Contesting A Will Case Studies

27 Oct 2022 | Jan Atkinson
last will and testament disputes

Will dispute on grounds of lack of capacity

Osbornes Law acts for the potential claimants, the adult daughters of the deceased who assert his last Will to be invalid on the grounds of lack of capacity and/or lack of want & knowledge and/or undue influence.

The executor of the Will and main beneficiary is the son of the deceased who is the potential defendant. There are other siblings and half-siblings who may have to be added to the claim. Initial investigations are underway and we are awaiting various Larke & Nugus responses as there are multiple Wills that may need overturning. It is possible that the Deceased revoked his last Will but enquiries are being made. To date, the defendant has been uncooperative and we are yet to hear from the solicitors he says he has instructed. A caveat has been placed given there is evidence to suggest that the defendant has been dealing with estate property. Various transfers during the Deceased’s lifetime may also need to be overturned on the same grounds.

Dispute over two £8m estates

We act for the executor of the £8 million estate of his son who was embroiled in acrimonious divorce proceedings at his death. This meant an inappropriate will was in place and the discretionary trust arrangements in that will need to be restructured to minimise IHT whilst reaching an agreement with the deceased’s estranged wife and ensure appropriate provision for the three children. The settlement details will in large part be tax-driven.

In a separate case, Osbornes Law is acting for the unmarried partner of the deceased.  Our client’s relationship with the deceased lasted for 7 years up to the date of death and she closed her business to care for him when he became ill.  The estate is worth in excess of £8m.  The deceased had been married twice and had children from both marriages.  His last will provides for our client to receive a legacy of £50k, legacies to both ex-wives and for the residue to be split between his children and grandchildren into unequal shares.  One of the deceased’s sons is unhappy with the unequal split and is contesting the will, alleging that the deceased lacked capacity.  We are advising our client in relation to the validity of the will and her claims under the Inheritance (Provision for Family and Dependants) Act 1975.
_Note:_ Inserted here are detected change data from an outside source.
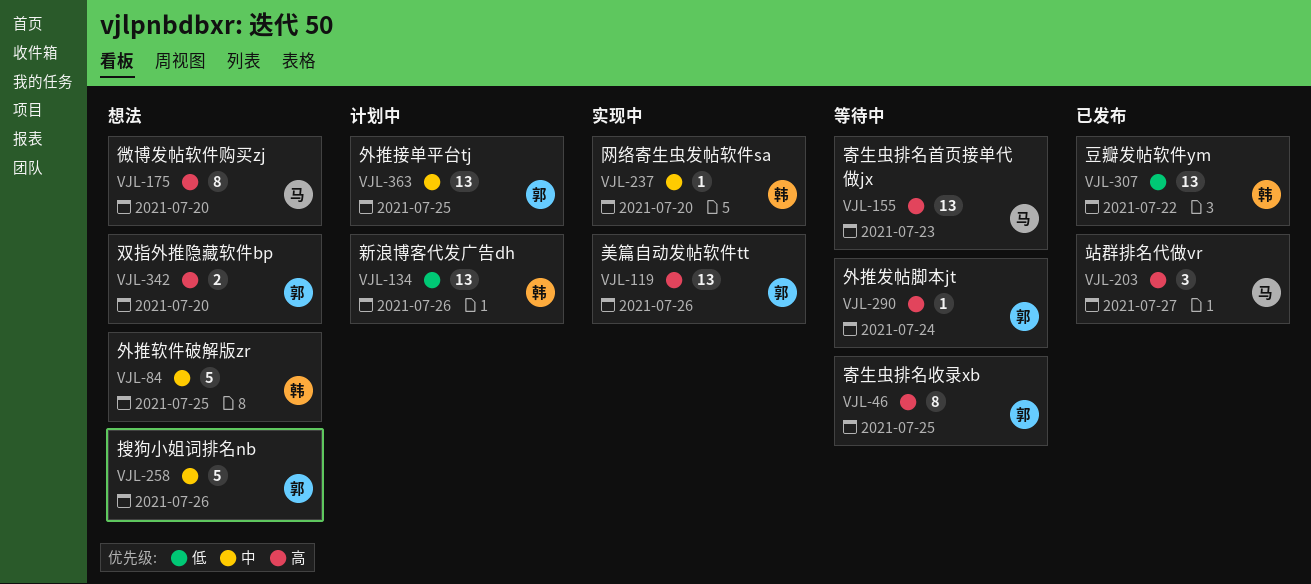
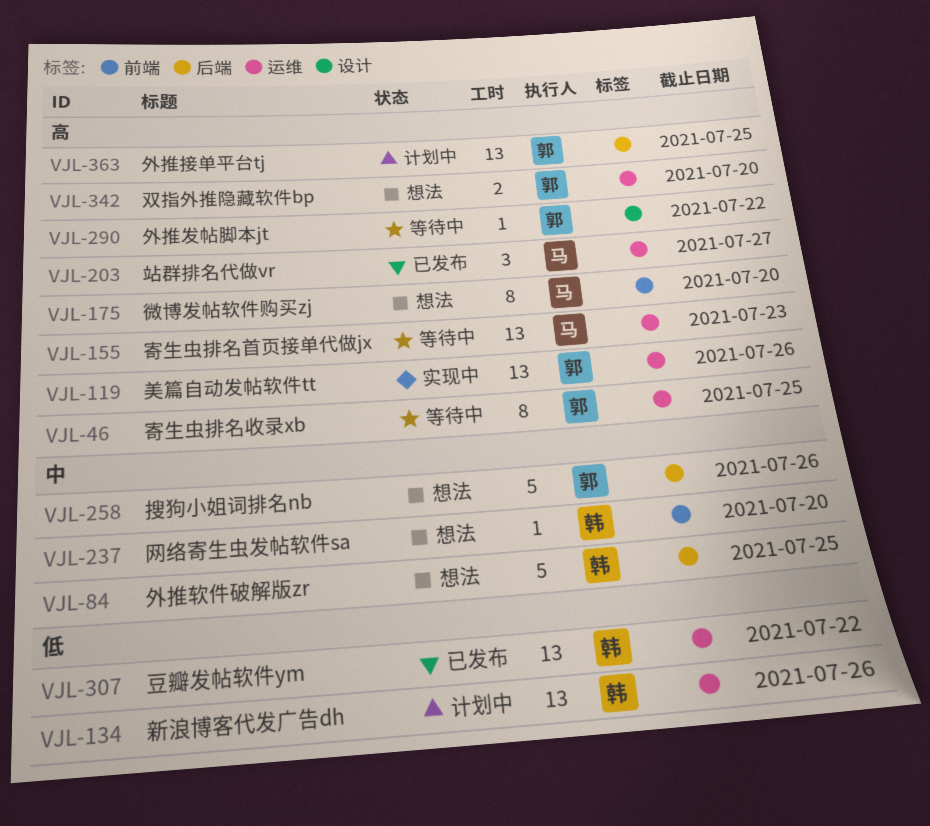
VJL-237, status: 实现中 -> 想法
VJL-290, due: Jul 24 -> Jul 22
VJL-363, priority: 中 -> 高

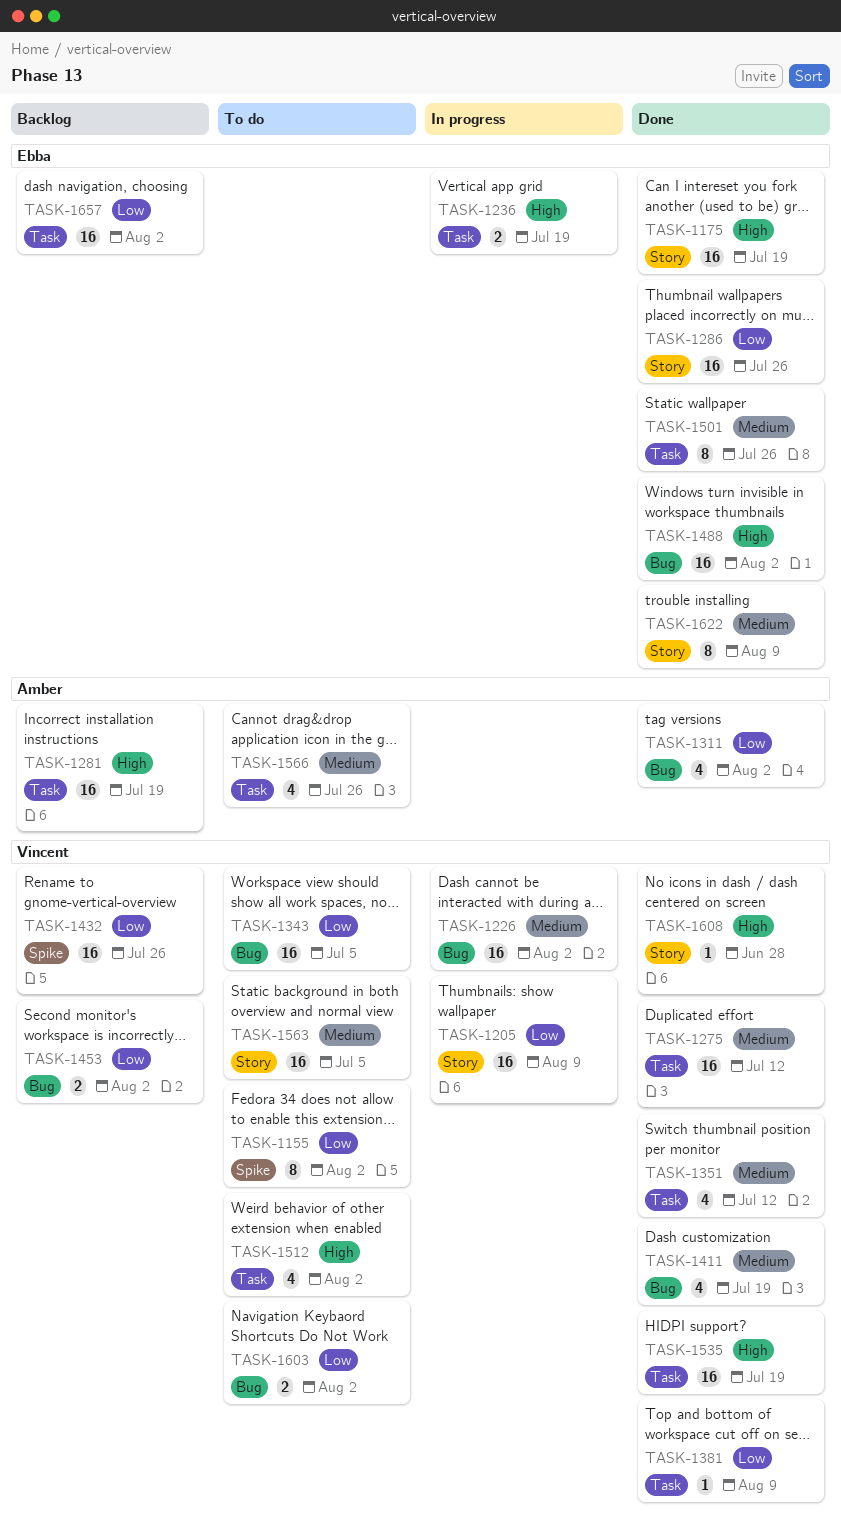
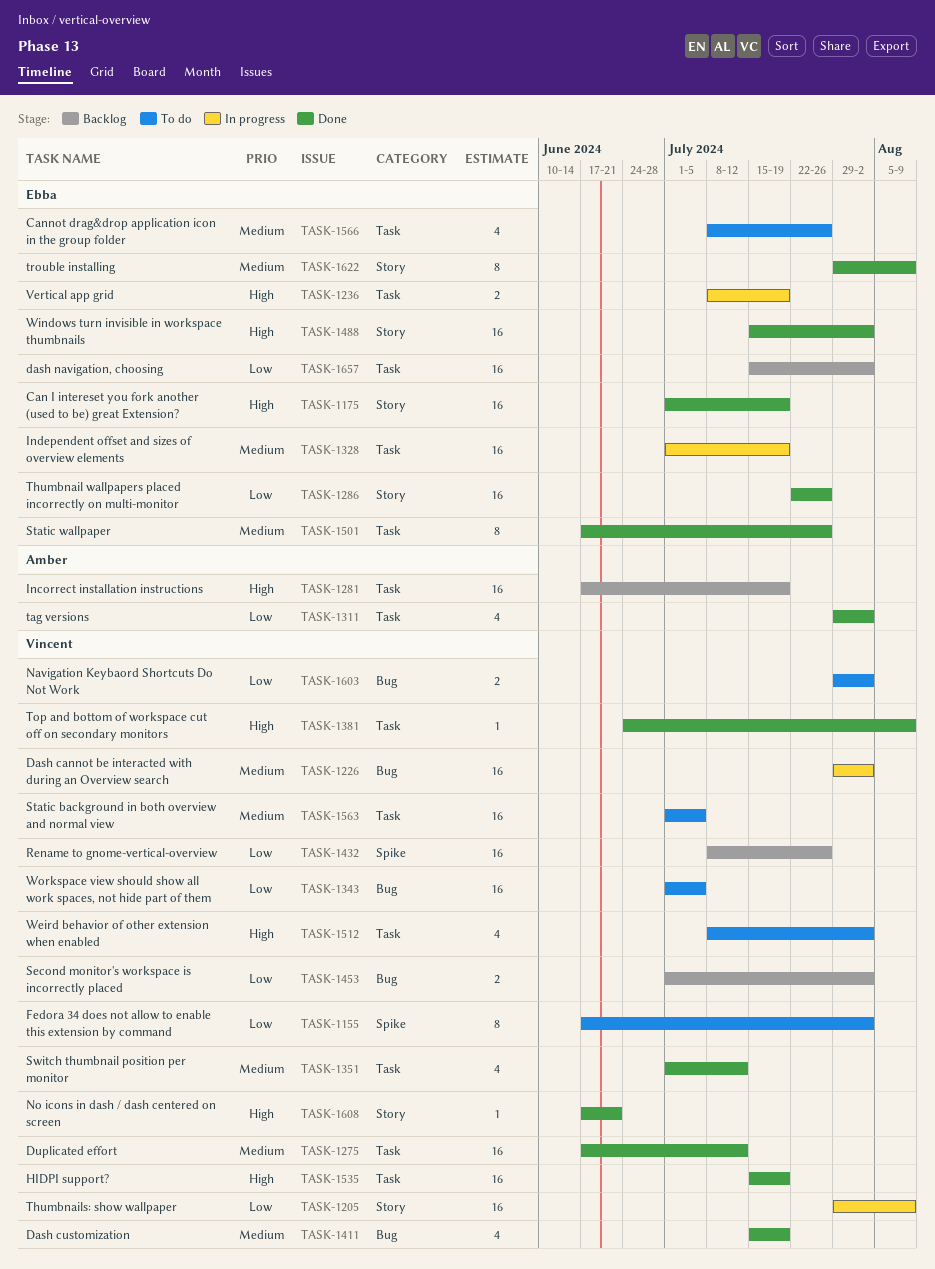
TASK-1311, label: Bug -> Task
TASK-1328: none -> present
TASK-1381, priority: Low -> High
TASK-1488, label: Bug -> Story
TASK-1563, label: Story -> Task
TASK-1566, owner: Amber -> Ebba
TASK-1608, due: Jun 28 -> Jun 21

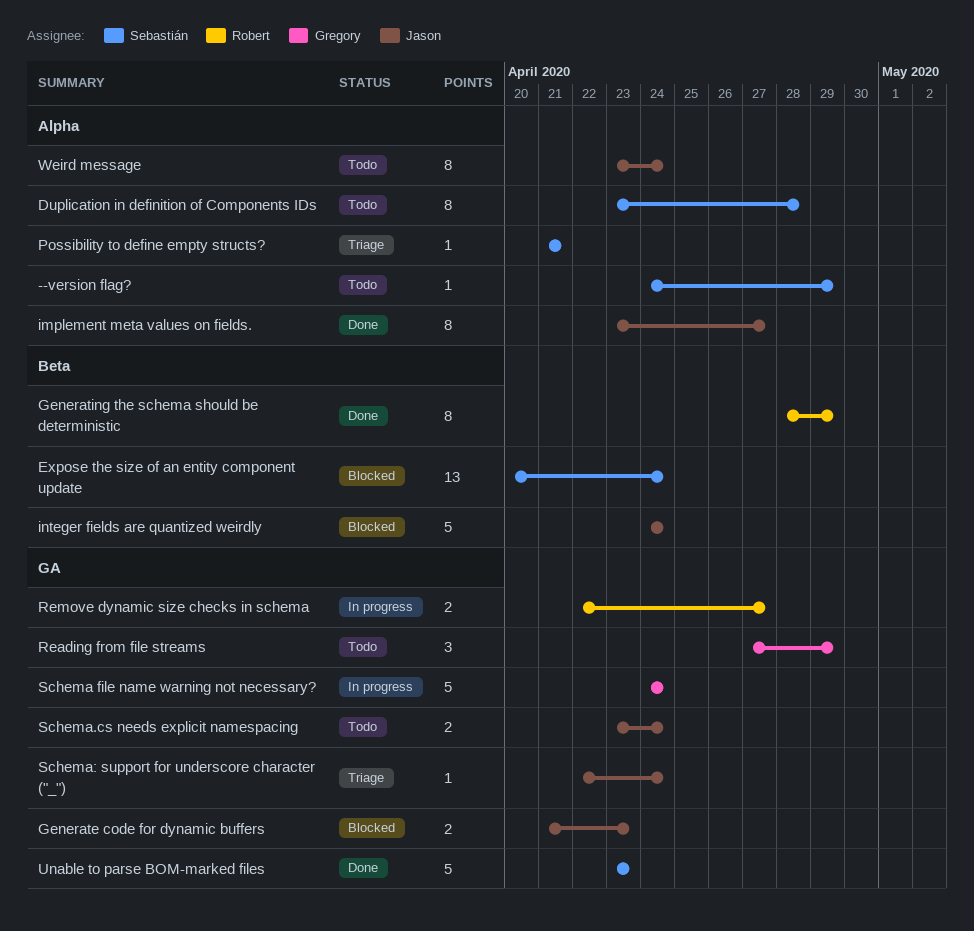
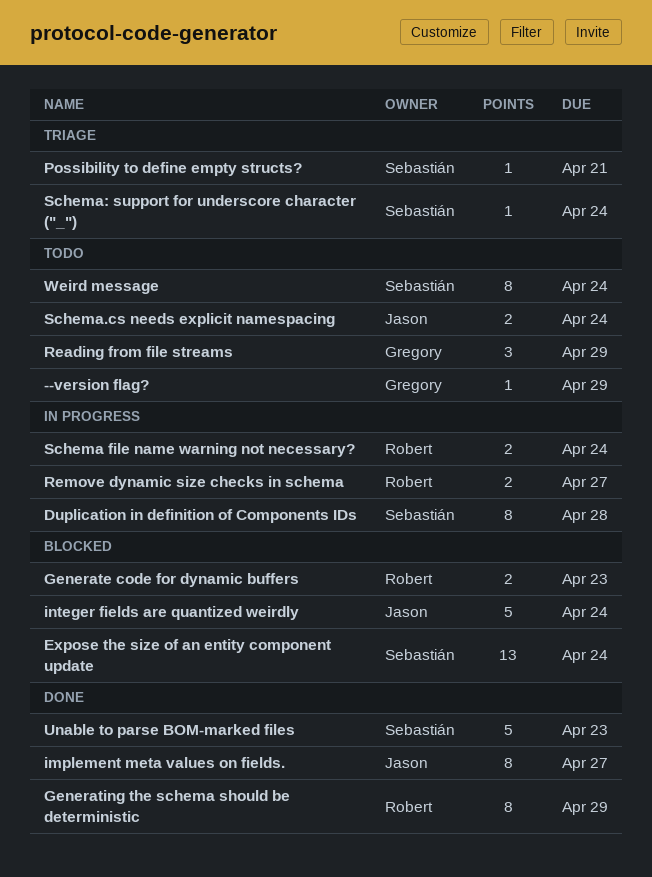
--version flag?, owner: Sebastián -> Gregory
Duplication in definition of Components IDs, status: Todo -> In progress
Generate code for dynamic buffers, owner: Jason -> Robert
Schema file name warning not necessary?, owner: Gregory -> Robert
Schema file name warning not necessary?, estimate: 5 -> 2
Schema: support for underscore character ("_"), owner: Jason -> Sebastián
Weird message, owner: Jason -> Sebastián

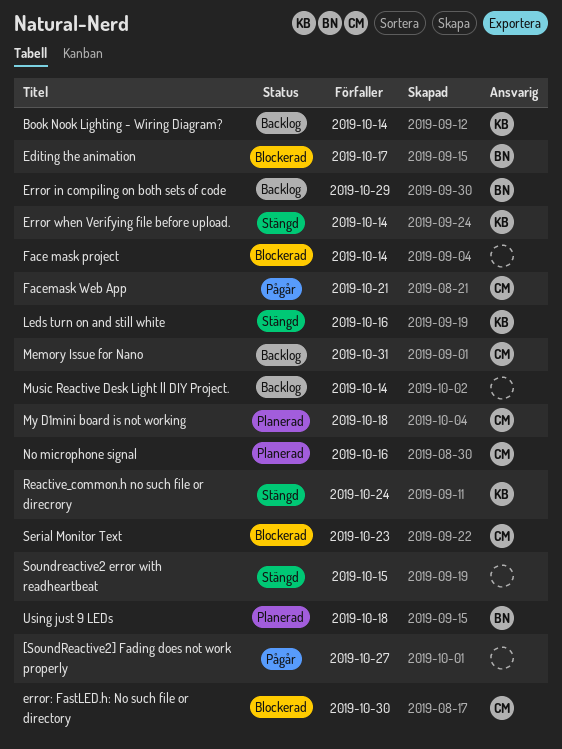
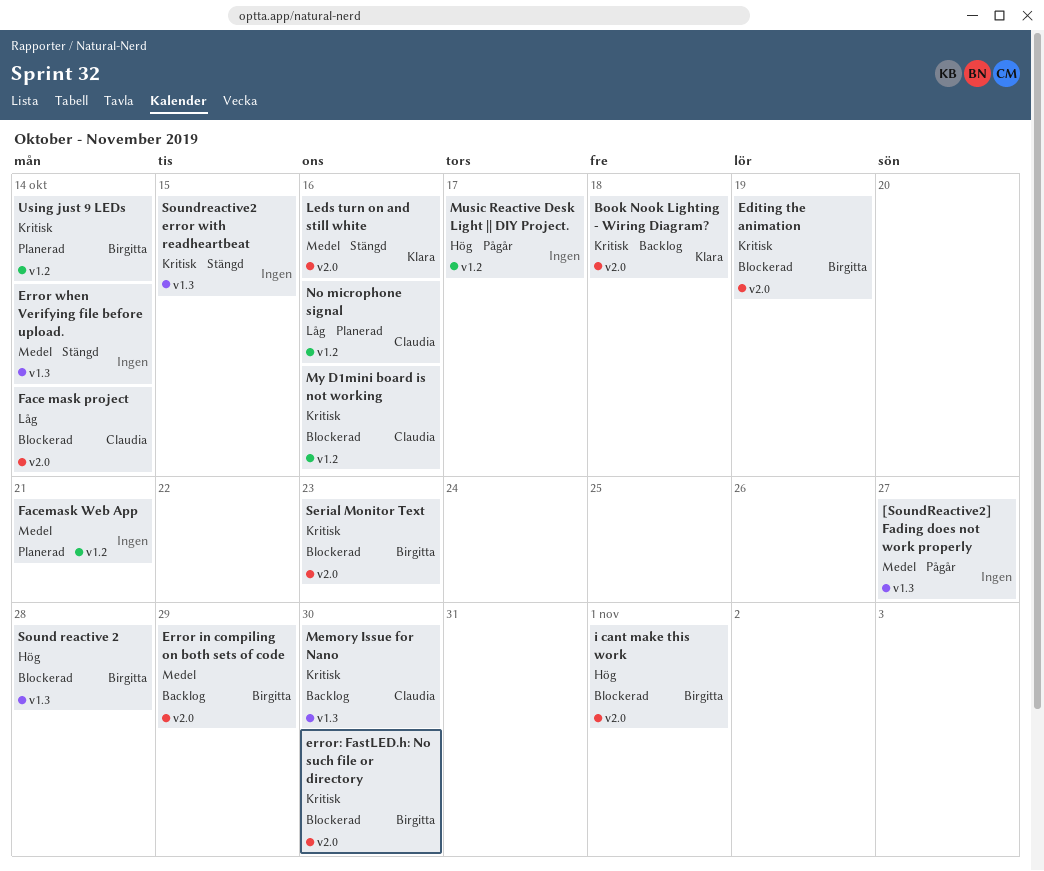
Book Nook Lighting - Wiring Diagram?, due: Oct 14 -> Oct 18
Editing the animation, due: Oct 17 -> Oct 19
Error when Verifying file before upload., owner: Klara -> none
error: FastLED.h: No such file or directory, owner: Claudia -> Birgitta
Face mask project, owner: none -> Claudia
Facemask Web App, status: Pågår -> Planerad
Facemask Web App, owner: Claudia -> none
i cant make this work: none -> present
Memory Issue for Nano, due: Oct 31 -> Oct 30
Music Reactive Desk Light || DIY Project., status: Backlog -> Pågår
Music Reactive Desk Light || DIY Project., due: Oct 14 -> Oct 17
My D1mini board is not working, status: Planerad -> Blockerad
My D1mini board is not working, due: Oct 18 -> Oct 16
Reactive_common.h no such file or direcrory: present -> none
Serial Monitor Text, owner: Claudia -> Birgitta
Sound reactive 2: none -> present
Using just 9 LEDs, due: Oct 18 -> Oct 14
Controversy over the validity of the will

Our client is the executor and one of three residuary beneficiaries of the estate of her late uncle. The will is controversial because it contains a provision, typed in the last will which was executed a short time before the deceased’s death, by the beneficiary of that provision. By the provision, the executor is required to offer this beneficiary an option to buy the deceased’s house for a set figure, which is significantly less than the subsequent probate value. This ostensibly leaves the estate in the position of having to pay inheritance tax on an asset for which the amount it will receive is considerably less than the chargeable value.

Controversy has raged over the validity of the will and the option provision itself which is still unresolved. A double grant has now been issued to the beneficiary to whom power was initially reserved. The executor and fellow beneficiaries have pursued ongoing professional misconduct and fraud angles which are still ongoing, and they wish to see determined before agreeing to any settlement.

Dispute over £8m estate administration

Osbornes Law acted for the only surviving adult child of the deceased, who died in her nineties having made several wills in the preceding 10 years. Her capacity was wavering when the last will was made. It had been instigated by one of her sons, who died shortly after his mother. That will introduce a complex hotchpot provision that adversely affected our client as she has received significant lifetime gifts more recently than had her two brothers. The last will was made with minimal direct contact with our client; her son and the trustees of various family trustees acted as intermediaries between our clients and the lawyers who drafted the will. On behalf of our client, the will is being contested for want of knowledge and approval. There are related trusts in Switzerland that are integral to the £8million estate administration as the deceased’s property in London was charged to one of the family trusts, of which our client and her family are discretionary beneficiaries.